*Fragment tekstu*:
★ ★ ★ ★

|
Zobacz poprzedni temat :: Zobacz następny temat |
Autor |
Wiadomość |
Cheshire
Gość
|
Wysłany: Pią 21:50, 05 Gru 2008 Temat postu: Podanie podano ;) |
|
|
Cheshire, czyli obywatelka w nieszczególnie dumnym wieku lat piętnastu. Ewentualny kontakt: [link widoczny dla zalogowanych]. Blog, na którym znajduje się próbka mojej literackiej twórczości (no, a w każdym razie twórczości) dostępny jest pod adresem: umarle-ogrody.blog4u.pl. Póki co, w czytaniu go przeszkadza irytujący, ruchomy pasek, który twierdzi, że Ogrody są nieco… hm, zdezaktualizowane. Ale wciąż dostępne.
Nie oznacza to, że nie dam rady prowadzić bloga serii zgodnie z regulaminem – swoją decyzję przemyśliwałam długo, wytrwale i namiętnie, ze skutkiem, który można łatwo ocenić po zapoznaniu się z poniższą charakterystyką postaci. W każdym razie uroczyście oświadczam, że chęć przystąpienia do Was nie jest z mojej strony tylko krótkotrwałym kaprysem.
Uczciwość, czy raczej coś uczciwościokształtnego, każe mi przyznać, że trafiłam tu nie przez przypadek, ale dzięki mojej przyjaciółce Aevenn, od której niebywałym sprytem wydębiłam adres, z czego niezmiernie się cieszę.
W serii jak dotąd pisałam tylko raz, krótko. Nie moja wina – pomysłodawczyni zrezygnowała, nie napisawszy ani jednego rozdziału.
Ale przejdźmy do mojej postaci.
Charlotte Villars…
…albo po prostu Lotta. Ma szesnaście lat, a twarzy użyczy jej Alexis Bledel.
Charlotte uczęszcza do pierwszej klasy publicznego liceum – całkiem zwykłej i pospolitej szkoły, ze wszystkich sił starającej się dorównać Belladonne zarówno poziomem nauczania jak i ilością atrakcji. Stąd zapewne przerażająca ilość prac domowych, projektów, w których siłą rzeczy uczniowie muszą brać udział, stąd dyskoteki, organizowane tam z byle okazji. I – zapewne – stąd też szkolne audycje radiowe, prowadzone właśnie przez Lottę.
Nauczyciele zwykli mówić o Charlottcie, że ma „lekką wymowę i niesamowite pomysły”. Złośliwcy wolą określenie: „Gada jak nakręcona i – wierz lub nie – ale na pewno ma coś z głową”.

★ ★ ★ ★

*Podane wpisy*:
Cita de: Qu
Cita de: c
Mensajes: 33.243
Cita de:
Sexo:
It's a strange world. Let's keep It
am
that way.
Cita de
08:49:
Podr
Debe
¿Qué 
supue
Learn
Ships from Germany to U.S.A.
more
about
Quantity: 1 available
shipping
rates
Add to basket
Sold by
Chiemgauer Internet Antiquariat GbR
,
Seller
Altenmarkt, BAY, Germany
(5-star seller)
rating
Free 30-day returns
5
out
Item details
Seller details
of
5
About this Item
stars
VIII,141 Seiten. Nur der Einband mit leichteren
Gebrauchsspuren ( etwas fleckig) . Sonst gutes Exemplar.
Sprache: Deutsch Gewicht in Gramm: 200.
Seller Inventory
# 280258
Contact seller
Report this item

★ ★ ★ ★

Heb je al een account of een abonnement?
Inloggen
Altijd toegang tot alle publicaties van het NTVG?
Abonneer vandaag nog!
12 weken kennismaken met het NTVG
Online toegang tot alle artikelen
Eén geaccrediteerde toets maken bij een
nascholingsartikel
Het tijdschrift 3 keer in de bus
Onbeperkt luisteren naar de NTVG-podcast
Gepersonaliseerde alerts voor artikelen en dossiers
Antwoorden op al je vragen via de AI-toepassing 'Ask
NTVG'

★ ★ ★ ★

*Polecenie*:
Podaj dalszy ciąg forumowego podania z opisem postaci Charlotte Villars, zaczynając zaraz po jego ostatnim zdaniu.

*Rozwiązanie*:
W obu stwierdzeniach jest dużo prawdy. Młoda panna Villars jest z natury refleksyjna. Czyta dużo i chętnie, nie stroniąc nawet od lektur szkolnych i pisanych archaicznym językiem wierszy. Lubi śpiewaną poezję. Uwielbia rozkładać każdą przeczytaną historię na czynniki pierwsze i dzielić się ze słuchaczami swoimi spostrzeżeniami. Większość nauczycieli zachwyca się jej niekonwencjonalnym spojrzeniem na świat; rówieśnicy z jej metafizycznych wywodów rozumieją tylko tyle, że do radiowęzła dorwał się niebezpieczny szaleniec, który bredzi trzy po trzy.
Lotta nie ma przyjaciół i, co ciekawsze, nie odczuwa ich braku. Jest zbyt zajęta – szkołą, czytaniem, audycjami radiowymi, doglądaniem domu i całą masą konkursów (zwłaszcza historycznych), by szukać towarzystwa. Na co dzień tryska energią i optymizmem. Cierpliwa i uprzejma, łatwo odnajduje wspólny język ze starszymi.
Tak naprawdę jednak jest stworzeniem złośliwym i cynicznym, świadomie odgrywającym rolę poczciwej przyjaciółki Wszechświata lub nieporadnej ofiary. Fakt, że umie dogadywać się z dorosłymi, wynika głównie z jej wysoce rozwiniętego zmysłu obserwacji – Lotta zawsze wyczuwa, co powinna w danej chwili powiedzieć i co rozmówca chce usłyszeć. I mówi to, jeśli zależy jej na zrobieniu dobrego wrażenia.
W innych przypadkach cechuje się jednak bezczelnością i stanowczo nadużywa sarkazmu.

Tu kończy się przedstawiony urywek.